Si vous pensez à Harry Potter et que vous avez toujours rêvé d’un chapeau parlant capable de lire dans les pensées et de deviner les sentiments des nouveaux élèves de l’école de sorcellerie et de magie de Poudlard, vos vœux sont exaucés. La start-up Sabi, basée à Palo Alto, est sortie de l’ombre et a présenté un bonnet capable de lire dans les pensées.

Ce système devrait fonctionner grâce à une interface cerveau-ordinateur (en anglais : Brain-Computer-Interface, ou BCI). Jusqu’à présent, nous connaissons des approches telles que celle de Neuralink, le projet d’Elon Musk, qui consiste à percer un trou dans le crâne pour y implanter une puce de la taille d’une pile bouton, reliée aux cellules cérébrales par des fils.

Sam Altman, fondateur et PDG d’OpenAI, connu pour ChatGPT, s’intéresse également aux interfaces cerveau-ordinateur (BCI). Il a ainsi investi dans la start-up Merge Labs, qui souhaite lire les pensées à l’aide d’ultrasons.

Et l’interface cerveau-ordinateur (BCI) de Sabi devrait fonctionner de manière tout aussi non invasive, c’est-à-dire sans nécessiter d’intervention chirurgicale, comme c’est le cas avec Neuralink. La technologie permettant de lire dans les pensées repose sur l’électroencéphalographie (EEG), qui consiste à placer des électrodes sur le cuir chevelu afin d’enregistrer l’activité électrique du cerveau. Le décodage du langage mental à l’aide de l’EEG est déjà possible, mais il se limite actuellement à de petits groupes de mots ou à des commandes, et non à un langage naturel continu.

Des capteurs sont fixés à l’intérieur de la casquette afin de capter les signaux cérébraux de manière non invasive.

L’inconvénient d’une interface cerveau-ordinateur (BCI) non invasive réside dans le fait que les capteurs doivent capter les signaux cérébraux à travers une couche de peau et d’os. Cela atténue les signaux neuronaux.

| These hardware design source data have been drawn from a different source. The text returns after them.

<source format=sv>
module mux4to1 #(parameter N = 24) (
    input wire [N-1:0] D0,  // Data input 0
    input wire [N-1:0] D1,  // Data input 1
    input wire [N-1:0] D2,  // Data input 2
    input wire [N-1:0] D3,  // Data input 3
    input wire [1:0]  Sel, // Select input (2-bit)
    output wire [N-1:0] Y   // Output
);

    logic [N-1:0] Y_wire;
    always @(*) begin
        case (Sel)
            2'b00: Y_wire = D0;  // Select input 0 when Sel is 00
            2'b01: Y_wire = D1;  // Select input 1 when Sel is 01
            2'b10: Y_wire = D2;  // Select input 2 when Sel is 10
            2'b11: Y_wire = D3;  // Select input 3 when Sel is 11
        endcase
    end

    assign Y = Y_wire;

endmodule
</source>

Les dispositifs implantés chirurgicalement captent des signaux nettement plus puissants, car ils se trouvent à proximité immédiate des neurones. Sabi souhaite améliorer la précision d’un dispositif non invasif en augmentant considérablement le nombre de capteurs. La plupart des appareils EEG disposent d’une douzaine à quelques centaines de capteurs. Le bonnet de Sabi comportera entre 70 000 et 100 000 capteurs miniatures.

Ce casque est conçu pour permettre d’atteindre une vitesse de frappe initiale d’environ 30 mots par minute. C’est certes plus lent que la vitesse de frappe de la plupart des gens, mais celle-ci devrait s’améliorer à mesure que les utilisateurs passent du temps avec le casque.

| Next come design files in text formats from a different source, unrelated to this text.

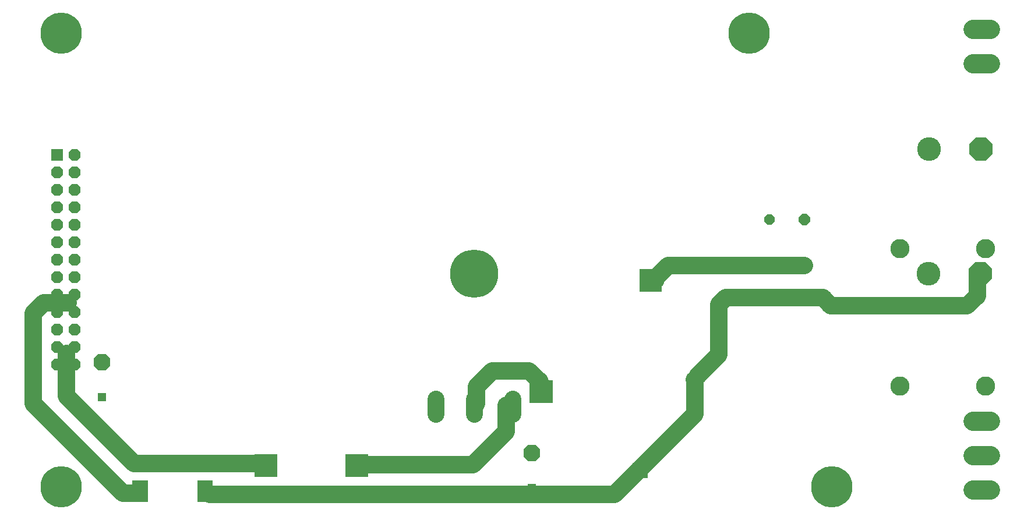
<source format=gbs>
G75*
G70*
%OFA0B0*%
%FSLAX24Y24*%
%IPPOS*%
%LPD*%
%AMOC8*
5,1,8,0,0,1.08239X$1,22.5*
%
%ADD10C,0.1000*%
%ADD11C,0.0973*%
%ADD12C,0.2759*%
%ADD13R,0.0674X0.0674*%
%ADD14OC8,0.0674*%
%ADD15C,0.1360*%
%ADD16OC8,0.1360*%
%ADD17C,0.1100*%
%ADD18OC8,0.0946*%
%ADD19R,0.0516X0.0516*%
%ADD20OC8,0.0640*%
%ADD21OC8,0.0600*%
%ADD22C,0.1100*%
%ADD23R,0.0516X0.0516*%
%ADD24C,0.2365*%
D10*
X008006Y009629D02*
X013156Y004479D01*
X013931Y004479D01*
X013781Y006179D02*
X020756Y006179D01*
X018106Y004429D02*
X041281Y004429D01*
X045881Y009029D01*
X045881Y010979D01*
X045856Y011004D01*
X046006Y011179D02*
X046031Y011179D01*
X046006Y011179D02*
X047256Y012429D01*
X047256Y015279D01*
X047656Y015679D01*
X053206Y015679D01*
X053656Y015229D01*
X061456Y015229D01*
X062031Y015804D01*
X062031Y016754D01*
X052156Y017529D02*
X044356Y017529D01*
X043656Y016829D01*
X043656Y016704D01*
X037006Y010879D02*
X036381Y011504D01*
X034281Y011504D01*
X033381Y010604D01*
X033381Y009629D01*
X035081Y009529D02*
X035081Y008029D01*
X033181Y006129D01*
X027156Y006129D01*
X037006Y010504D02*
X037006Y010879D01*
X013781Y006179D02*
X009906Y010054D01*
X009906Y012479D01*
X008006Y014779D02*
X008006Y009629D01*
X008006Y014779D02*
X008606Y015379D01*
X010006Y015379D01*
D11*
X031036Y009897D02*
X031036Y009012D01*
X033236Y009012D02*
X033236Y009897D01*
X035436Y009897D02*
X035436Y009012D01*
D12*
X033236Y017055D03*
D13*
X009362Y023870D03*
D14*
X009362Y022870D03*
X010362Y022870D03*
X010362Y023870D03*
X010362Y021870D03*
X009362Y021870D03*
X009362Y020870D03*
X010362Y020870D03*
X010362Y019870D03*
X009362Y019870D03*
X009362Y018870D03*
X009362Y017870D03*
X010362Y017870D03*
X010362Y018870D03*
X010362Y016870D03*
X009362Y016870D03*
X009362Y015870D03*
X009362Y014870D03*
X010362Y014870D03*
X010362Y015870D03*
X010362Y013870D03*
X009362Y013870D03*
X009362Y012870D03*
X009362Y011870D03*
X010362Y011870D03*
X010362Y012870D03*
D15*
X059254Y017054D03*
X059279Y024204D03*
D16*
X062232Y024204D03*
X062207Y017054D03*
D17*
X061781Y008616D02*
X062781Y008616D01*
X062781Y006647D02*
X061781Y006647D01*
X061781Y004679D02*
X062781Y004679D01*
X062781Y029104D02*
X061781Y029104D01*
X061781Y031072D02*
X062781Y031072D01*
D18*
X036531Y006804D03*
X011956Y011979D03*
D19*
X011956Y009979D03*
X036531Y004804D03*
D20*
X052156Y020154D03*
D21*
X050156Y020154D03*
D22*
X057595Y018491D03*
X062516Y018491D03*
X062516Y010617D03*
X057595Y010617D03*
D23*
X043756Y016254D03*
X043356Y016254D03*
X042956Y016254D03*
X042956Y016679D03*
X043356Y016679D03*
X043756Y016679D03*
X043756Y017104D03*
X043356Y017104D03*
X042956Y017104D03*
X037506Y010729D03*
X037506Y010304D03*
X037506Y009879D03*
X037081Y009879D03*
X037081Y010304D03*
X037081Y010729D03*
X036656Y010729D03*
X036656Y010304D03*
X036656Y009879D03*
X042556Y005979D03*
X042956Y005979D03*
X042956Y005579D03*
X042556Y005579D03*
X026956Y005654D03*
X026531Y005654D03*
X026106Y005654D03*
X026106Y006079D03*
X026531Y006079D03*
X026956Y006079D03*
X026956Y006504D03*
X026531Y006504D03*
X026106Y006504D03*
X021756Y006504D03*
X021756Y006079D03*
X021331Y006079D03*
X021331Y006504D03*
X020906Y006504D03*
X020906Y006079D03*
X020906Y005654D03*
X021331Y005654D03*
X021756Y005654D03*
X018056Y004979D03*
X018056Y004604D03*
X018056Y004229D03*
X017631Y004229D03*
X017631Y004604D03*
X017631Y004979D03*
X014331Y004979D03*
X014331Y004604D03*
X014331Y004229D03*
X013906Y004229D03*
X013906Y004604D03*
X013906Y004979D03*
D24*
X009614Y004850D03*
X009614Y030834D03*
X048985Y030834D03*
X053709Y004850D03*
M02*

</source>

Pour permettre la déchiffrage des pensées, Sabi a développé un modèle d’IA à grande échelle, appelé « Brain Foundation Model ». Ce modèle est entraîné à partir d’une vaste quantité de données neuronales provenant de nombreuses personnes, afin d’apprendre les schémas d’activité fondamentaux qui correspondent au langage interne. Selon le PDG Raul Chhabra, l’entreprise a jusqu’à présent collecté 100 000 heures de données cérébrales provenant de 100 volontaires. Les données sont cryptées de bout en bout lorsqu’elles quittent l’appareil et sont téléchargées dans le cloud.

La casquette devrait être commercialisée fin 2026.